Todas las noches, los hermanos Rena pasean —uno de cada lado— su cascarón de nuez, como si fuera una góndola. Y dentro de ella, iluminado por el farolillo de Lucía, Grillo Gómez da conciertos y serenatas a los enamorados que quieren salir a navegar.
Y algunas veces, cuando hay luna llena —si uno se fija bien, pero bien—, se puede ver a las parejas de hormigas o de escarabajos, haciendo fila para comprar sus boletos y dar una vuelta en góndola, al romántico compás del ¡crí-crí… crí-crí! de Grillo Gómez.
Y, como dirían los hermanos Rena:
Si quieres cumplir tu sueño,
toca y toca tu canción:
sólo hay que poner empeño
¡y seguir al corazón!

*o*o*o*o*

Macedonio

En la ciudad de Buenos Aires, en una de las cuatro esquinas que forman las calles Viamonte y Libertad, hay un árbol enorme.
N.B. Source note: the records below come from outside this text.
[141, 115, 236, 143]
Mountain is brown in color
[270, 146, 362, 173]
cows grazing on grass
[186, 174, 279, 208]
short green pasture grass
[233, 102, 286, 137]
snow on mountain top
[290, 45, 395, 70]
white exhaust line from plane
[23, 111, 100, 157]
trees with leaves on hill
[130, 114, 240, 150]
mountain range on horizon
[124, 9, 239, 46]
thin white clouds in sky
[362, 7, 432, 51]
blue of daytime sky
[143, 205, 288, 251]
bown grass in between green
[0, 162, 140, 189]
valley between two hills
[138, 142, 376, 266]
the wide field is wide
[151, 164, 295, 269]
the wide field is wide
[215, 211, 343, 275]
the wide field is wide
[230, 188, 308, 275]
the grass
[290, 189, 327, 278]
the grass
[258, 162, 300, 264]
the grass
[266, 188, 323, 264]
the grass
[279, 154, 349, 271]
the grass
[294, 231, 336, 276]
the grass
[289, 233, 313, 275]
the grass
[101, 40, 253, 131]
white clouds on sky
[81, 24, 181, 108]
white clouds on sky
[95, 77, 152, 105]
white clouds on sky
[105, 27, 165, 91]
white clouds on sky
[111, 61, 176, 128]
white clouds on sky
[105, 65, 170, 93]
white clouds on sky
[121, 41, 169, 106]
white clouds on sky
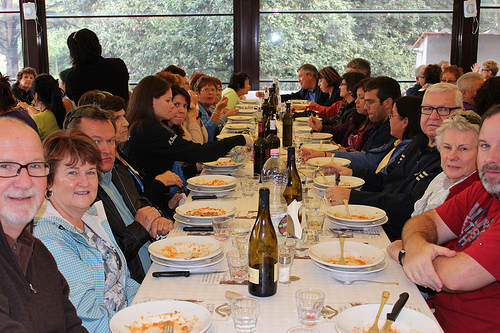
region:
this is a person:
[1, 113, 86, 329]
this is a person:
[31, 130, 139, 311]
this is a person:
[70, 109, 168, 250]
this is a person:
[423, 111, 499, 303]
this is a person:
[414, 120, 493, 201]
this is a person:
[391, 71, 481, 201]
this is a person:
[353, 77, 393, 164]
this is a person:
[335, 75, 365, 135]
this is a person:
[121, 73, 183, 200]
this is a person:
[166, 79, 226, 147]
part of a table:
[390, 274, 399, 286]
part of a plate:
[182, 309, 187, 318]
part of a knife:
[387, 314, 392, 320]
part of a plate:
[338, 240, 348, 262]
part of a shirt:
[93, 252, 98, 267]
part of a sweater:
[8, 267, 24, 289]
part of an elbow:
[438, 257, 472, 281]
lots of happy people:
[4, 28, 493, 331]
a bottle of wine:
[238, 175, 290, 302]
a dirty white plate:
[143, 229, 240, 279]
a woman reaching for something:
[123, 72, 258, 180]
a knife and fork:
[352, 283, 418, 330]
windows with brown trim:
[43, 7, 487, 73]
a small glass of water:
[227, 291, 267, 331]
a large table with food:
[120, 61, 430, 328]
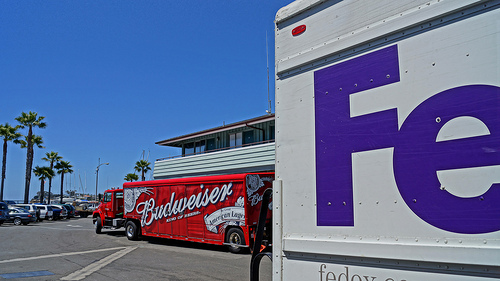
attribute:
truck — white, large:
[273, 1, 498, 279]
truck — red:
[120, 157, 340, 261]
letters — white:
[135, 177, 302, 217]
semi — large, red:
[88, 170, 277, 252]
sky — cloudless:
[4, 0, 293, 221]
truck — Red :
[90, 175, 273, 248]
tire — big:
[125, 219, 138, 241]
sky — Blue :
[1, 0, 273, 195]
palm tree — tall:
[20, 106, 45, 208]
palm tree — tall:
[33, 165, 56, 200]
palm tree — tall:
[2, 123, 27, 198]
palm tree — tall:
[58, 157, 73, 197]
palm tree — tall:
[44, 146, 61, 206]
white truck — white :
[270, 0, 498, 280]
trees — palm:
[16, 102, 105, 216]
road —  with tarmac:
[3, 213, 273, 279]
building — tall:
[152, 109, 274, 172]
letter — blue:
[313, 35, 403, 226]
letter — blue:
[391, 82, 499, 235]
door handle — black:
[243, 186, 275, 279]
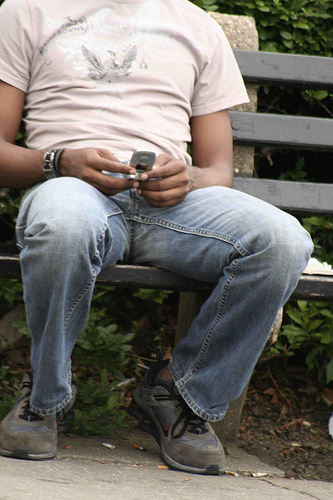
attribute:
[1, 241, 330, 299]
board — black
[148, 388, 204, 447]
laces — black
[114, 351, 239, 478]
shoe — grey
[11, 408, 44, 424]
laces — black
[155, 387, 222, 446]
laces — black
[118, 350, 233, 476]
shoe — grey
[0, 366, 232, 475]
shoe — grey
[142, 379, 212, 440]
laces — black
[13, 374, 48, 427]
laces — black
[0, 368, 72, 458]
shoe — grey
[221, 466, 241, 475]
but — cigarette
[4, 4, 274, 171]
shirt — pink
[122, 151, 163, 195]
cell phone — flip phone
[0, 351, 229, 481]
shoes — grey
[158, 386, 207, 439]
shoe string — black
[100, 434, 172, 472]
butt — cigarette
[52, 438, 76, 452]
butt — cigarette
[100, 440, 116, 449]
butt — cigarette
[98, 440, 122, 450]
butt — cigarette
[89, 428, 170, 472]
butt — cigarette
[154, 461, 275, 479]
butt — cigarette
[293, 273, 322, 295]
board — black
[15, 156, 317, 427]
jeans — blue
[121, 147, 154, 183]
phone — mobile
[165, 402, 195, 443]
shoelace — black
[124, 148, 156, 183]
mobile — silver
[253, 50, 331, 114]
bench — black, wood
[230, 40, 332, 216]
bench — wood, black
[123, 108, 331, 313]
bench — black, wood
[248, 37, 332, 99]
bench — black, wood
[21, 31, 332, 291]
bench — black, wood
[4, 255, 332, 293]
bench — black, wood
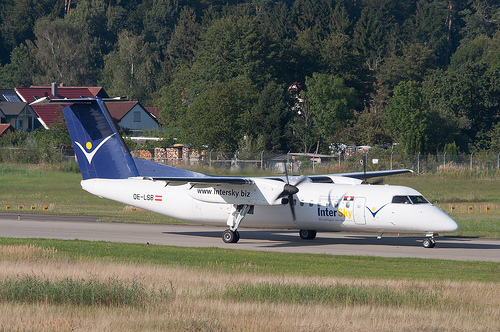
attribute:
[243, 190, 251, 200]
letter — blue 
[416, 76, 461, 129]
leaves — green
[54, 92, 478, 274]
plane — white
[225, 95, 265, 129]
leaves — green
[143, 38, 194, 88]
leaves — green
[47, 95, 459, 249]
airplane — propeller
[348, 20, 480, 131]
leaves — green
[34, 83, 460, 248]
airplane — small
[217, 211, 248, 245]
landing gear — rear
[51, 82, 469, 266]
plane — white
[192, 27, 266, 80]
leaves — green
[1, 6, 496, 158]
trees — brown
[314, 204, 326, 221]
letter — blue 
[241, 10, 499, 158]
trees — brown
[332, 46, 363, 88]
leaves — green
Un gomero. Su copa es tan frondosa que en el invierno les da abrigo a cientos de gorriones, y en verano, hombres, mujeres, chicos, perros y gatos se sientan en círculo a descansar bajo su sombra.
Como no podía ser de otra manera, para soportar el peso de tantas ramas y hojas, el gomero posee un tronco muy grueso y una poderosa raíz, dividida en miles de "sogas" marrones y verdes que se atan a la tierra una y otra vez, para que el árbol no se tambalee ni con los vientos más fuertes. El tamaño de la raíz entera es tan grande como el de la copa, pero nadie lo nota, porque está (¡qué novedad!) toda debajo del suelo. Apenas una parte sobresale allí, donde se une con el tronco y forma una maraña de nudos y huecos oscuros como pequeñas cavernas. En uno de esos huecos vivía Macedonio.
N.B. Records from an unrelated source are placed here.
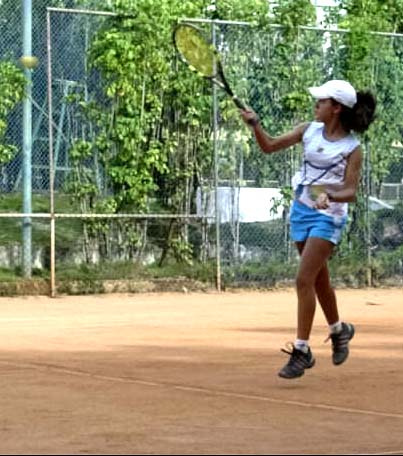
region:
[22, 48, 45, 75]
the ball is green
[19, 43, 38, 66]
the ball was hit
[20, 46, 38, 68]
the ball is in the air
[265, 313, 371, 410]
She is jumping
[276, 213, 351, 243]
her shorts are blue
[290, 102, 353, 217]
her shirt is white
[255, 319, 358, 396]
her shoes are grey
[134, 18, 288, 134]
holding racket in right hand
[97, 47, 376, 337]
she is playing tennis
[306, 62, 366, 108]
her hat is white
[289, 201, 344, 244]
light blue tennis shorts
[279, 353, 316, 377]
dark colored tennis shoe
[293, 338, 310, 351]
white sock with emblem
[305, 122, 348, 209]
white sleeveless shirt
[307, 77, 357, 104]
solid white baseball hat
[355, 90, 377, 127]
dark black curly hair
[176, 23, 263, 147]
woman holding tennis racket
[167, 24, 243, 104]
yellow and black tennis racket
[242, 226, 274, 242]
silver metal chain link fence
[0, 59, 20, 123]
bright green leaves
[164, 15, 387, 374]
the woman on the court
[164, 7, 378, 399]
the woman hitting the ball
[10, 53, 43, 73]
the ball in the air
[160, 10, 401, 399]
the woman swinging the racquet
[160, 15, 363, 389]
the woman playing tennis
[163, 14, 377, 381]
the woman is jumping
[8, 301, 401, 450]
the court is clay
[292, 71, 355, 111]
the woman wearing the hat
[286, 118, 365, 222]
woman wearing white top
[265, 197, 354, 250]
woman wearing blue shorts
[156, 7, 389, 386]
woman in white top and short shorts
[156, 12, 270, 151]
tennis racket with yellow strings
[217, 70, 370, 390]
woman jumping into the air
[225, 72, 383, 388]
woman who just hit a tennis ball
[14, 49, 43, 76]
tennis ball flying through the air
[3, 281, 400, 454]
tennis court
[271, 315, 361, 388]
sneakers and white socks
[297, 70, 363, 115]
white hat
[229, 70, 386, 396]
woman with hair tied up behind her head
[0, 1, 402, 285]
fence lining tennis court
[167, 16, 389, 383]
person holding tennis racket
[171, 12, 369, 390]
tennis player off the ground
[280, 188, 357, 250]
short light blue shorts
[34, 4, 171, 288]
chain link fence and poles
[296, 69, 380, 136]
darkhaired woman in baseball cap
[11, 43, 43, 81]
tennis ball in the air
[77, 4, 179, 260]
plant with green leaves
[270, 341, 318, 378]
shoe with laces in a bow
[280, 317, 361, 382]
pair of shoes with white stripes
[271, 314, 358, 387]
white anklet socks and shoes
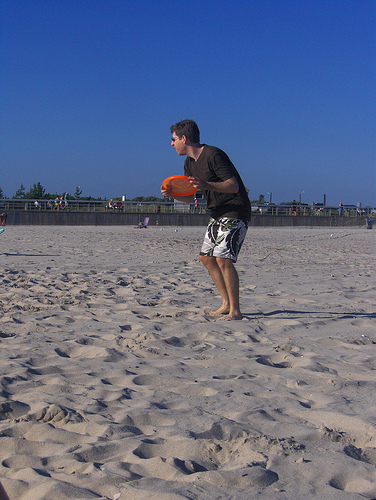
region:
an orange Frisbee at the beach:
[161, 174, 198, 196]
Macedonio era un mantis, es decir, uno de esos bichitos verdes, largos, flacos, feísimos, de andar lento y misterioso, que al menor ruido parecen juntar sus manos como para rezar.
Pero éste no era un mantis cualquiera. No, señor. Macedonio era músico.
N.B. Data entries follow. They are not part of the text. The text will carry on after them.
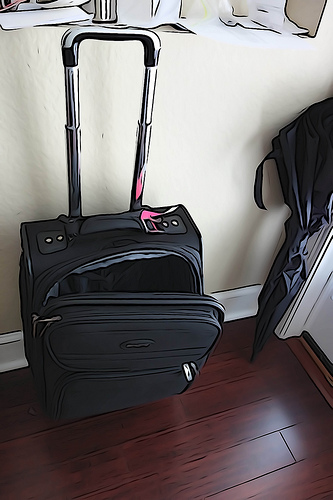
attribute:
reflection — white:
[134, 164, 146, 201]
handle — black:
[55, 15, 173, 239]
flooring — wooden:
[1, 315, 331, 498]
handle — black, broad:
[267, 90, 332, 230]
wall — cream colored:
[0, 0, 333, 334]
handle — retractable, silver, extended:
[55, 19, 159, 208]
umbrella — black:
[238, 92, 327, 364]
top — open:
[19, 205, 221, 321]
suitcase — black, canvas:
[22, 202, 228, 421]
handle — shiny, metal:
[61, 25, 163, 218]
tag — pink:
[142, 203, 180, 221]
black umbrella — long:
[251, 87, 331, 369]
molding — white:
[2, 283, 263, 374]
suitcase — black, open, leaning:
[19, 22, 225, 428]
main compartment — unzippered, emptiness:
[44, 247, 224, 419]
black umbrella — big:
[246, 97, 330, 364]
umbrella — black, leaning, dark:
[244, 86, 331, 369]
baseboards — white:
[1, 270, 273, 377]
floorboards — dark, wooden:
[3, 301, 332, 496]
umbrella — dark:
[262, 121, 318, 489]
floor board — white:
[205, 291, 264, 332]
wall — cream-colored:
[131, 46, 283, 331]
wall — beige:
[1, 1, 331, 249]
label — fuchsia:
[141, 204, 179, 222]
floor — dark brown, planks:
[1, 315, 331, 499]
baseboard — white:
[218, 285, 262, 324]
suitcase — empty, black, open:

Es cierto: él no sabía nada de pentagramas, ni de fusas ni de corcheas; sin embargo, algo en su alma se transformaba cada vez que escuchaba una melodía que le agradaba. Lo había descubierto aquella mañana en que dos jóvenes se sentaron cerca de su cueva y desenfundaron unos instrumentos que él jamás había visto; algo así como guitarras muy grandes que colocaban entre las piernas y en vez de tocar con una mano, lo hacían pasando sobre las cuerdas un palito de madera.
Gracias a la muchacha —que era la que más hablaba—, Macedonio se enteró de que los que sonaban tan deliciosamente eran violonchelos, que los músicos estaban practicando para un concierto y que la melodía que ensayaban era de un señor llamado Bach.
Hasta ese momento, Macedonio sólo había oído la radio, algún casete, alguna persona que pasaba silbando o tarareando, e ignoraba que una música así pudiera existir; esa vibración que abrazaba todo su cuerpo era algo nuevo que no podía entender. Y lo más maravilloso fue que, por primera vez en su vida, Macedonio supo lo que era llorar: sin saber qué estaba sucediendo. Sintió que dos lágrimas iban empujando hacia afuera desde sus ojos, hasta salir, caer y hacer ¡plop! sobre el polvillo que cubría la entrada a su gruta. ¡Ah, eso era la música! ¡Cómo deseaba aprender a tocar así!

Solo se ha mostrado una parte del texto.